* **Your goal**
Copy these lines out word for word.

[Saved data entries]
—————

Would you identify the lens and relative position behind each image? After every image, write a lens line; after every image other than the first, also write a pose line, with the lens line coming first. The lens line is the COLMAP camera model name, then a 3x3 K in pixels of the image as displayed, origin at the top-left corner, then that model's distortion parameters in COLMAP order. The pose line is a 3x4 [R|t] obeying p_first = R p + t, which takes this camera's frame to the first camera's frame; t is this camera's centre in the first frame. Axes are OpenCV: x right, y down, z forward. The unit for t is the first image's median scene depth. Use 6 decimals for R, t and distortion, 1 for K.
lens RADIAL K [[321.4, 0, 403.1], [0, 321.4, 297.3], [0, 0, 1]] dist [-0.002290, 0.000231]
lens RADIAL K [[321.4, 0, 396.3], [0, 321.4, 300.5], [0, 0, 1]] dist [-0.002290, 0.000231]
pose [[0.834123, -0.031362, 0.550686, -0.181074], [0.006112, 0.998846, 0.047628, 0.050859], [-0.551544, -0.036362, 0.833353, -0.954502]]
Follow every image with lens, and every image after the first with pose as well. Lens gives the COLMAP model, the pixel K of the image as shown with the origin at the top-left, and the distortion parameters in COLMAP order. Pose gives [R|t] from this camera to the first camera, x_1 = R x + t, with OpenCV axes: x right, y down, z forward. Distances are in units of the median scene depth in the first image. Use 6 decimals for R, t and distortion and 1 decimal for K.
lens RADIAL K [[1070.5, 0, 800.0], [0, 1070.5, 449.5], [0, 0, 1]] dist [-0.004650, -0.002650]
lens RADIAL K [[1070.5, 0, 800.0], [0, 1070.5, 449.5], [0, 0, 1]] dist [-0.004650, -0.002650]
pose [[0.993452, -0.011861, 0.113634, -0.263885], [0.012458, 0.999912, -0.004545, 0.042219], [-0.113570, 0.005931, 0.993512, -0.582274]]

—————

* **Response area**
Would you identify the lens and relative position behind each image? After every image, write a lens line; after every image other than the first, also write a pose line, with the lens line coming first. The lens line is the COLMAP camera model name, then a 3x3 K in pixels of the image as displayed, origin at the top-left corner, then that model's distortion parameters in COLMAP order. The pose line is a 3x4 [R|t] obeying p_first = R p + t, which takes this camera's frame to the first camera's frame; t is this camera's centre in the first frame. Axes are OpenCV: x right, y down, z forward. The unit for t is the first image's median scene depth. Use 6 decimals for R, t and distortion, 1 for K.
lens RADIAL K [[321.4, 0, 403.1], [0, 321.4, 297.3], [0, 0, 1]] dist [-0.002290, 0.000231]
lens RADIAL K [[321.4, 0, 396.3], [0, 321.4, 300.5], [0, 0, 1]] dist [-0.002290, 0.000231]
pose [[0.834123, -0.031362, 0.550686, -0.181074], [0.006112, 0.998846, 0.047628, 0.050859], [-0.551544, -0.036362, 0.833353, -0.954502]]
Follow every image with lens, and every image after the first with pose as well. Lens gives the COLMAP model, the pixel K of the image as shown with the origin at the top-left, and the distortion parameters in COLMAP order. Pose gives [R|t] from this camera to the first camera, x_1 = R x + t, with OpenCV axes: x right, y down, z forward. Distances are in units of the median scene depth in the first image. Use 6 decimals for R, t and distortion and 1 decimal for K.
lens RADIAL K [[1070.5, 0, 800.0], [0, 1070.5, 449.5], [0, 0, 1]] dist [-0.004650, -0.002650]
lens RADIAL K [[1070.5, 0, 800.0], [0, 1070.5, 449.5], [0, 0, 1]] dist [-0.004650, -0.002650]
pose [[0.993452, -0.011861, 0.113634, -0.263885], [0.012458, 0.999912, -0.004545, 0.042219], [-0.113570, 0.005931, 0.993512, -0.582274]]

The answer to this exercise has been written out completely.